Last year, Hamlin squeezed Logano into the wall off Turn 4. On pit road after the checkered flag, the two exchanged words and a few shoves before it escalated into a mosh pit of Team Penske and Joe Gibbs Racing crew members.

Each of those previous Martinsville incidents came with the track being the first race in the Round of 8. Now it is the make-or-break race for a driver’s season.

“I think it’s definitely going to ramp things up a bit, especially you come down to the end guys in the situation like I’m in, it has the potential to get pretty crazy,” said Truex. “It’s really hard to prepare for those things. You just got to go race and live in the moment and try to make the best decisions possible and do whatever it takes to get to where you want to go. I’m not going to sit here and say I’m going to X or Y, or I’m going to run over this person or that person because that’s not the way I do things.

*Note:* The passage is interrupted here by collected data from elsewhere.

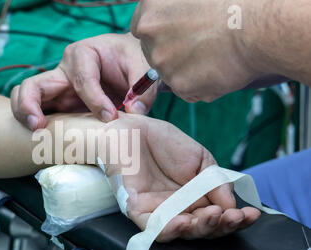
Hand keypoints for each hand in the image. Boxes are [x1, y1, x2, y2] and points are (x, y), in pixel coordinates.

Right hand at [11, 33, 158, 130]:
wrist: (129, 63)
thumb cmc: (133, 61)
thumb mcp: (144, 68)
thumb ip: (142, 90)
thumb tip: (133, 112)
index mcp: (83, 54)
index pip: (82, 79)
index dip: (95, 101)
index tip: (111, 117)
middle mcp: (63, 70)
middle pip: (35, 85)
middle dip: (31, 104)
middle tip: (39, 126)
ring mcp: (57, 89)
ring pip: (27, 97)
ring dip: (25, 115)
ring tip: (36, 133)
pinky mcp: (59, 105)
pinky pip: (37, 111)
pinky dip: (33, 123)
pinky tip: (43, 139)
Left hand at [100, 113, 259, 241]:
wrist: (131, 129)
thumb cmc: (163, 142)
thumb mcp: (200, 159)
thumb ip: (215, 182)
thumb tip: (232, 205)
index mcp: (196, 198)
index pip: (219, 216)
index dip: (236, 219)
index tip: (251, 214)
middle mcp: (179, 208)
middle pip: (204, 228)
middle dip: (222, 226)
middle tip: (234, 216)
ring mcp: (159, 211)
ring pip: (182, 232)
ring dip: (200, 228)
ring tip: (214, 216)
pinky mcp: (138, 210)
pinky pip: (154, 228)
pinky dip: (170, 229)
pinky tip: (184, 222)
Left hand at [131, 0, 260, 102]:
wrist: (258, 27)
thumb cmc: (232, 3)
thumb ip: (169, 5)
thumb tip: (162, 14)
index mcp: (149, 12)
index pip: (142, 29)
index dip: (161, 32)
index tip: (179, 31)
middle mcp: (149, 37)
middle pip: (153, 52)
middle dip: (172, 51)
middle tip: (200, 43)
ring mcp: (163, 63)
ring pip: (169, 73)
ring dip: (187, 69)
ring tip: (214, 53)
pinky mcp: (180, 85)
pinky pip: (186, 90)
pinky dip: (200, 84)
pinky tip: (218, 69)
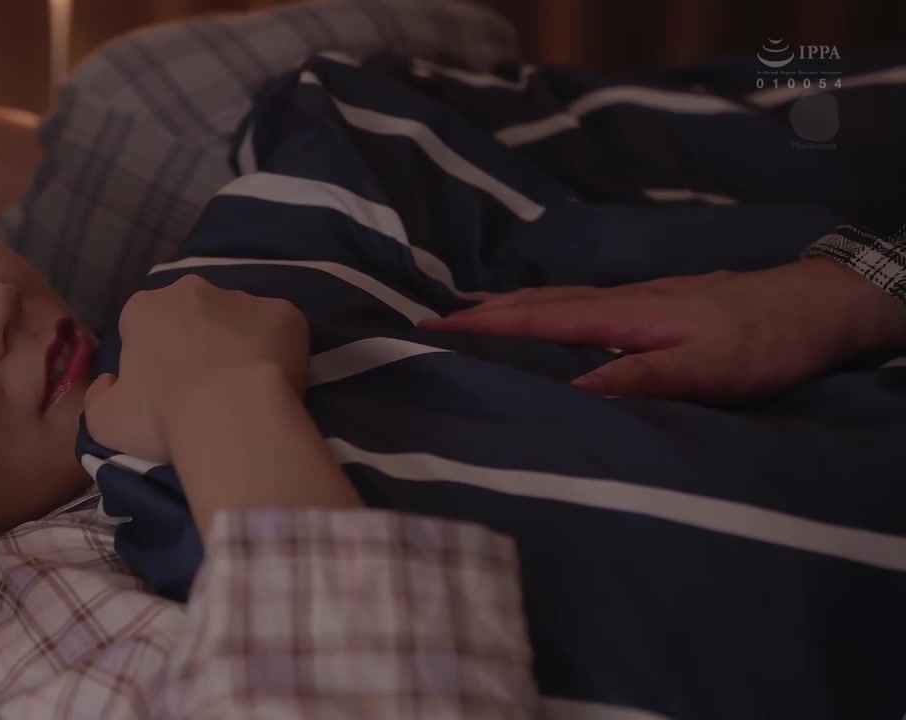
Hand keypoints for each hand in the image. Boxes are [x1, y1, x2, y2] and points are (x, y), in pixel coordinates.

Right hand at [84, 276, 309, 460]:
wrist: (231, 417)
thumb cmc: (163, 418)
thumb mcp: (105, 422)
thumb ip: (98, 397)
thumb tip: (110, 383)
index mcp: (144, 308)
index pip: (142, 324)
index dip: (153, 356)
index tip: (164, 388)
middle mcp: (191, 290)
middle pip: (191, 314)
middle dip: (196, 341)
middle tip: (206, 388)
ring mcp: (241, 297)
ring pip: (237, 318)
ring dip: (237, 344)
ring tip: (244, 389)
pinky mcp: (284, 312)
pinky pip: (278, 328)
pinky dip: (278, 349)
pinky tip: (275, 382)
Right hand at [420, 259, 905, 401]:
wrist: (815, 305)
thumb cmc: (763, 342)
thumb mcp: (706, 370)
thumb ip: (640, 378)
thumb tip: (572, 391)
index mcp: (625, 315)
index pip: (540, 319)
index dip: (486, 324)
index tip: (437, 326)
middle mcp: (622, 300)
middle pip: (540, 301)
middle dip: (485, 310)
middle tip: (435, 317)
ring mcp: (637, 298)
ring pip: (559, 299)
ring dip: (512, 305)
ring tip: (474, 312)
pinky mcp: (653, 304)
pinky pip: (580, 303)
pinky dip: (545, 307)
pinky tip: (547, 316)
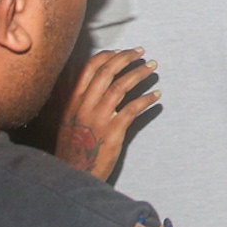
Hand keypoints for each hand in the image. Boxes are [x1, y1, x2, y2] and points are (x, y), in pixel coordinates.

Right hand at [55, 49, 159, 181]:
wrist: (74, 175)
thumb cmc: (74, 148)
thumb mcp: (70, 120)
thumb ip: (81, 101)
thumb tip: (97, 84)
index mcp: (74, 101)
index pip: (90, 68)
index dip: (108, 56)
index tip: (122, 51)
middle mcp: (85, 106)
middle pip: (107, 72)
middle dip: (127, 58)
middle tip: (142, 53)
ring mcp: (98, 118)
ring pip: (121, 86)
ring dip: (140, 74)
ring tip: (153, 68)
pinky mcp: (113, 132)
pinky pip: (132, 109)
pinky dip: (146, 100)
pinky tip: (156, 96)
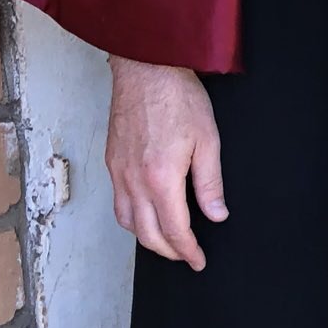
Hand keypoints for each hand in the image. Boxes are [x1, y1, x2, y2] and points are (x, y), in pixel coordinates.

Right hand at [105, 56, 226, 269]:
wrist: (146, 67)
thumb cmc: (178, 96)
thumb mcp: (208, 139)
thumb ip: (210, 182)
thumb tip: (216, 215)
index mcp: (161, 179)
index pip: (175, 231)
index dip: (188, 251)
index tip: (198, 260)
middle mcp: (134, 181)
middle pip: (148, 234)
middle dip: (169, 251)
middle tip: (186, 254)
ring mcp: (118, 172)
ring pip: (127, 222)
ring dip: (147, 238)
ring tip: (167, 240)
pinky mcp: (111, 160)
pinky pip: (117, 202)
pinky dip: (131, 218)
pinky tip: (144, 212)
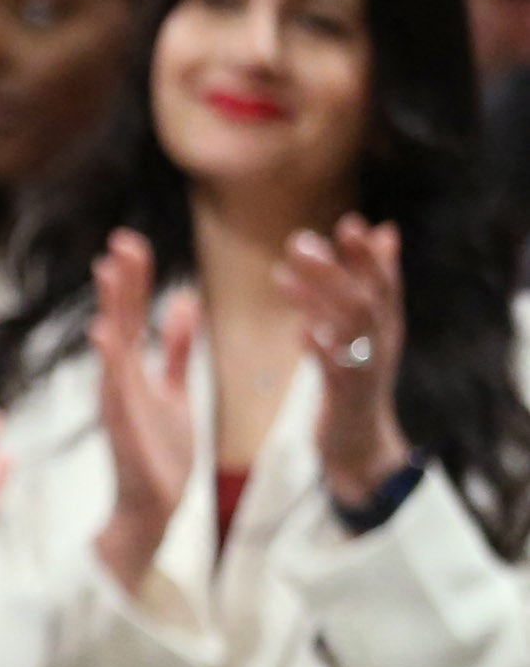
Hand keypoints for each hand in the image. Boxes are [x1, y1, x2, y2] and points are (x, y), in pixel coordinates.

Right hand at [89, 229, 198, 594]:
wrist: (152, 508)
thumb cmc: (160, 453)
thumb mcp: (177, 392)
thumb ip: (179, 349)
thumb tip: (185, 302)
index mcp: (132, 372)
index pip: (132, 315)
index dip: (134, 280)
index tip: (132, 244)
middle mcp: (119, 381)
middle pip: (121, 320)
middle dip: (123, 282)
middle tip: (122, 241)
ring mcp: (118, 402)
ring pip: (114, 346)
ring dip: (112, 309)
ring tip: (110, 271)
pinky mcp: (124, 425)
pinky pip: (116, 387)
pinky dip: (110, 360)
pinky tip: (105, 333)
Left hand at [279, 214, 410, 509]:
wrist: (359, 442)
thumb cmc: (358, 376)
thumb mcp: (370, 327)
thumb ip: (374, 280)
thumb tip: (385, 229)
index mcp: (385, 324)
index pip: (384, 282)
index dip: (368, 254)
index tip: (350, 223)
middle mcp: (381, 342)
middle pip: (365, 299)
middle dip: (335, 269)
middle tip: (298, 241)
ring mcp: (366, 369)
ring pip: (351, 330)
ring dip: (317, 300)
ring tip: (281, 275)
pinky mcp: (348, 396)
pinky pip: (338, 371)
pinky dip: (322, 349)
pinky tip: (302, 332)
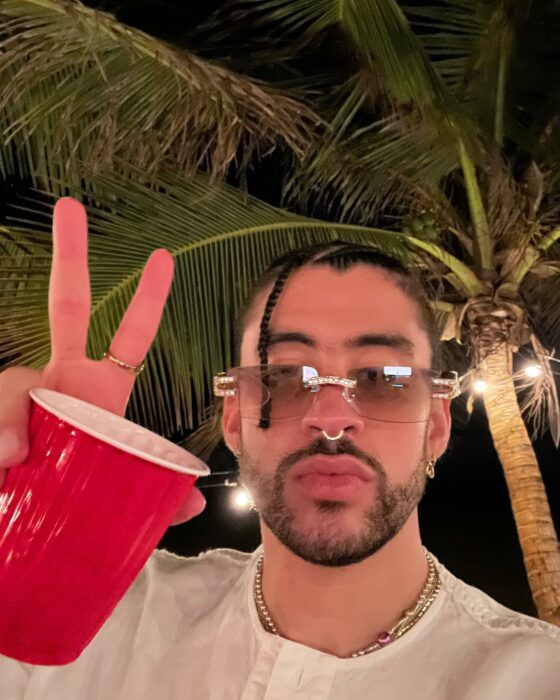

“It’s funny; I think I hear more people give me a hard time for complaining about lap cars not giving way to the leaders when they’re racing for a win than I do about how I race people. It’s kind of silly. I’m just going to go race and do my thing, and hopefully, we’ll be in a position to win the thing.”

Whether it comes down to disagreements on the track or a driver pulling a walk-off win (Truex has won the last two races at Martinsville), there are possibilities for an entertaining showdown, even if it’s with the same people involved.

“We’re going to be elbows out, not afraid to rub,” said Kurt Busch, “and hopefully, we can be in the right spot.”